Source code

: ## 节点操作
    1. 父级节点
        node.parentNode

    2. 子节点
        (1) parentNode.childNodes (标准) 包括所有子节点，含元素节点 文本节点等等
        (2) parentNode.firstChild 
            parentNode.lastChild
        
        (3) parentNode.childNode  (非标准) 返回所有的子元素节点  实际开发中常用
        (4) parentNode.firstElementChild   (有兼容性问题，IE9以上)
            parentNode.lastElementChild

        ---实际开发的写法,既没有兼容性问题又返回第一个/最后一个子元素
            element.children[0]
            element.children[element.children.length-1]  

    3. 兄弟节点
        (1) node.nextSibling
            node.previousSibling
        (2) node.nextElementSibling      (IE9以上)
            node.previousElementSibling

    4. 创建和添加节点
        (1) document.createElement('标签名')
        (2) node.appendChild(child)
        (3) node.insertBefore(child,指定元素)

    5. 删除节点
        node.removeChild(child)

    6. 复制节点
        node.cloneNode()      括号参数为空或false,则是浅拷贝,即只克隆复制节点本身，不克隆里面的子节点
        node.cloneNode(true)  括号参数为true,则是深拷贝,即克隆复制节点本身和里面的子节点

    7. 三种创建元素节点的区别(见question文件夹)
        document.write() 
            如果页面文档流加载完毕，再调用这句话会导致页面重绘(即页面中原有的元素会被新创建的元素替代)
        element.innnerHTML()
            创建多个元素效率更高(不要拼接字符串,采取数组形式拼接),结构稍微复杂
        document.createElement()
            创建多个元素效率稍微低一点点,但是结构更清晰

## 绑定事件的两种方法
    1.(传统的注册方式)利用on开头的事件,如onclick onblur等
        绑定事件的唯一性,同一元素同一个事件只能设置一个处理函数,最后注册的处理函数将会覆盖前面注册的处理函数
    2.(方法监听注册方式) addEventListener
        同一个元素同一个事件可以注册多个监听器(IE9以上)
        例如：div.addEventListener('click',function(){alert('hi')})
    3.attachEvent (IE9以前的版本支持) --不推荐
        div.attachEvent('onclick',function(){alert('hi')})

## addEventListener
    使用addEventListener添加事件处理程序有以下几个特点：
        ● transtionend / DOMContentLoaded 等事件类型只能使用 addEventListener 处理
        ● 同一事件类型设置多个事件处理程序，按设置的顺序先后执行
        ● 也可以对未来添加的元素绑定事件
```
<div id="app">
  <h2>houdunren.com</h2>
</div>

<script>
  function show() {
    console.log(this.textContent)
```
.....
Please tally the lines in the data above containing the string "cloneNode", and give the number alone.

* [Response to this exercise]: 2